Bad audio - using ESP8266 to receive multicast PCM audio and forward to i2s

Hi I am trying to build a multicast audio receiver based on ESP8266 (Adafruit Huzzah breakout). The setup is designed like this

PCM Audio -> Multicast -> Wifi AP -> ESP8266 -> DAC -> Speakers.

#define INBUF_LEN 1500
char incomingPacket[INBUF_LEN];
char audiobuffer[INBUF_LEN];

void swap_bytes(size_t len)
{
  for (int i=sizeof(PA_hdr); i< len ; i +=2){
    audiobuffer[i]=incomingPacket[i+1];
    audiobuffer[i+1]=incomingPacket[i];
  }
}

void loop(){
    size_t packetLength = Udp.parsePacket(); 
    if(packetLength){
        size_t len = Udp.read(incomingPacket, INBUF_LEN);
        if (len > sizeof(PA_hdr)){
          size_t frames_to_send = (len - sizeof(PA_hdr))/4;
          size_t sent = 0;
          swap_bytes(len);
          while (sent < frames_to_send)
          {
            int16_t *p = (int16_t *)(audiobuffer+sizeof(PA_hdr)+sent*2);
            size_t result = i2s_write_buffer_nb(p,frames_to_send-sent);
            sent +=result;
            yield();
          }
        }
    }
    yield();
}

I am testing the setup using burst of 3 seconds of audio data, and then silence for 5s. That way I am able to detect the silence and Serial.print some statistics in the silent period without causing dropouts due to slow Serial.print.

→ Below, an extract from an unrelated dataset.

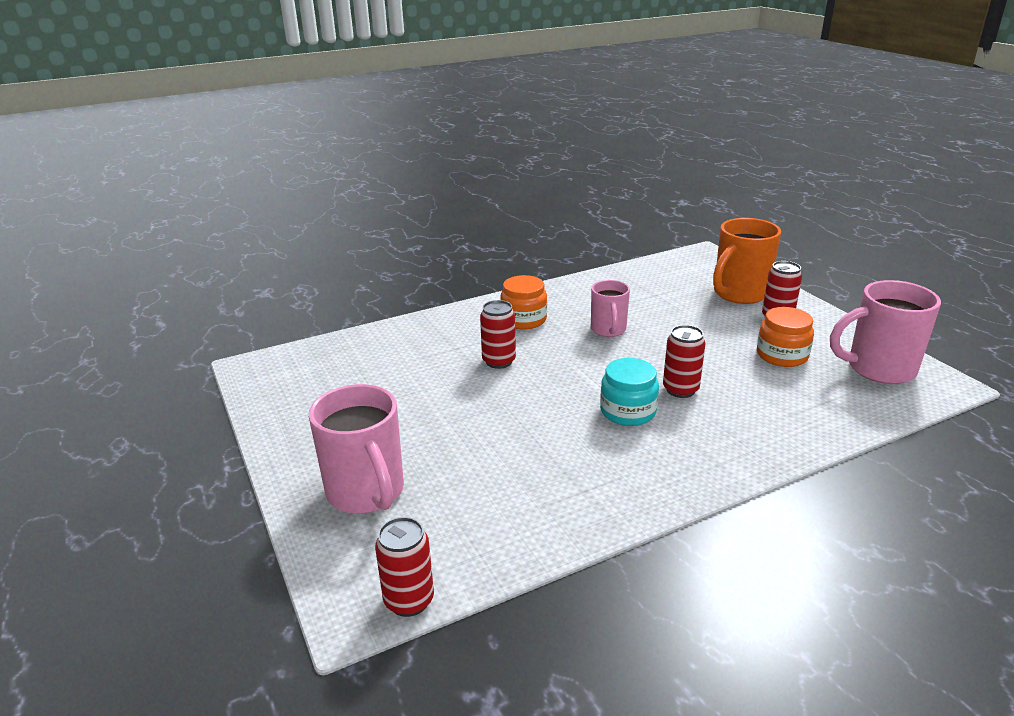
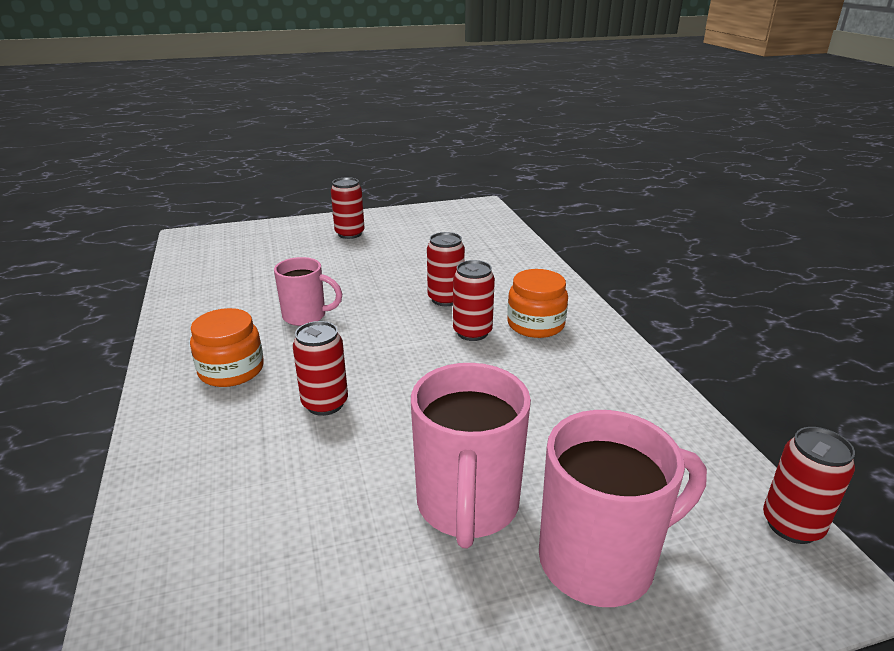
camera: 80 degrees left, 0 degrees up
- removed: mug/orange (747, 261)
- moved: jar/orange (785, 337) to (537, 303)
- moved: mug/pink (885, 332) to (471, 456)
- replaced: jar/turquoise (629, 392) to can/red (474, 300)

Multicast is sent as 16 bit signed PCM samples (44.1 kHz stereo) in 172 packets per second each containing 1024 bytes audio (=512 samples =256 Frames) the i2s DMA can accept up to 512 samples (or less, in steps of 64)

Known to work:

  • There is no packet loss on the WIFI part. All packets sent during a burst are received and in order. (There is a packet number field on each packet to make sure)
  • The ESP8266 can send perfect audio out to the DAC. Tested using a locally generated sine wave.
  • There is no difference if using i2s_write_buffer or i2s_write_sample nor their non-blocking variants.

However I am not able to get acceptable audio when receiving UDP packets. The sound is stuttering and seems to play slower than the input (i.e getting gradually more delayed compared to the source during the 3 second burst)

Any ideas? Can the wifi packet arrival processing take so long time (in ISR context or after) so that it is not possible to feed the i2s DMA fast enough?

ANY ideas on where to look is much appreciated!
Thanks

I was intentionally not posting in the audio forum since I believe the problem is generic (UDP processing vs i2s) rather than audio specific.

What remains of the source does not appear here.